══ SELECTED EXCERPT
0

Could you please help me with the memory?

I got below MemoryError.

File "pandas_libs\algos_common_helper.pxi", line 361, in pandas._libs.algos.ensure_int64 MemoryError

Then, I output all the memory of all variables using the below codes:

def sizeof_fmt(num, suffix='B'):
    ''' by Fred Cirera,  https://stackoverflow.com/a/1094933/1870254, modified'''
    for unit in ['','Ki','Mi','Gi','Ti','Pi','Ei','Zi']:
        if abs(num) < 1024.0:
            return "%3.1f %s%s" % (num, unit, suffix)
        num /= 1024.0
    return "%.1f %s%s" % (num, 'Yi', suffix)

print('Memory size of each Varaible:')
for name, size in sorted(((name, sys.getsizeof(value)) for name, value in locals().items()),
                         key= lambda x: -x[1])[:10]:
    print("{:>30}: {:>8}".format(name, sizeof_fmt(size)))
════
══ EXCERPTED DATA
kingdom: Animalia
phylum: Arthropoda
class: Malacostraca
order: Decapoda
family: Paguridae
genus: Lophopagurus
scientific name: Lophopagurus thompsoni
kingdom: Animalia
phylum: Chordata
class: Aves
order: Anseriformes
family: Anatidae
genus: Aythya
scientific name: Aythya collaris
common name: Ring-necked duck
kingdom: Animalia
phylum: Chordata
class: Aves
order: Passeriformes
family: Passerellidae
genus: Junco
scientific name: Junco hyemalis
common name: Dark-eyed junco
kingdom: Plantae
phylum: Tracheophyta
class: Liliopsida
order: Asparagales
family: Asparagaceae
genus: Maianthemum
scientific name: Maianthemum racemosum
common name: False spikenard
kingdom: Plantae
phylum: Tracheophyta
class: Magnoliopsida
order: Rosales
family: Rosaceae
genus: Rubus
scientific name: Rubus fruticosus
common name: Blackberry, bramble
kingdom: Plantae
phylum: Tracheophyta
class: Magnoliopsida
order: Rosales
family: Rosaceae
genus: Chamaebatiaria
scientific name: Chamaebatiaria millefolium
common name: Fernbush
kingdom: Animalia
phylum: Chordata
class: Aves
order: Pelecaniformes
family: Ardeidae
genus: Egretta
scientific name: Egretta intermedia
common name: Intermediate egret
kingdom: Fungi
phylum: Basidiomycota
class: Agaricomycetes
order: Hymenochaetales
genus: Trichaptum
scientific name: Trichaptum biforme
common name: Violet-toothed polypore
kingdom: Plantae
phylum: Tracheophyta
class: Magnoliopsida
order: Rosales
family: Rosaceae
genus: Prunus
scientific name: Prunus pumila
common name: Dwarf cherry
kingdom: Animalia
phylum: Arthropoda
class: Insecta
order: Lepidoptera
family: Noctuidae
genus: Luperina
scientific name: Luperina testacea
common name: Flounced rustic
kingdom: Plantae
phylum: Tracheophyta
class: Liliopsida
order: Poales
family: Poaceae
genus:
════
SET OF TASKS:
**a)** In the MemoryError post:
(i) In which file and on which line is the MemoryError raised?
(ii) What is the default value of the suffix parameter in sizeof_fmt?
(iii) Which unit does sizeof_fmt use after its loop finishes?
**b)** Can you copy the records word for word, from the line with "phylum: Basidiomycota" to the line with "genus: Prunus", both included?
The text and the records are unrelated and come from separate sources.

RESPONSES PER TASK:
**a)**
(i) In "pandas_libs\algos_common_helper.pxi", line 361
(ii) 'B'
(iii) 'Yi'

**b)**
phylum: Basidiomycota
class: Agaricomycetes
order: Hymenochaetales
genus: Trichaptum
scientific name: Trichaptum biforme
common name: Violet-toothed polypore
kingdom: Plantae
phylum: Tracheophyta
class: Magnoliopsida
order: Rosales
family: Rosaceae
genus: Prunus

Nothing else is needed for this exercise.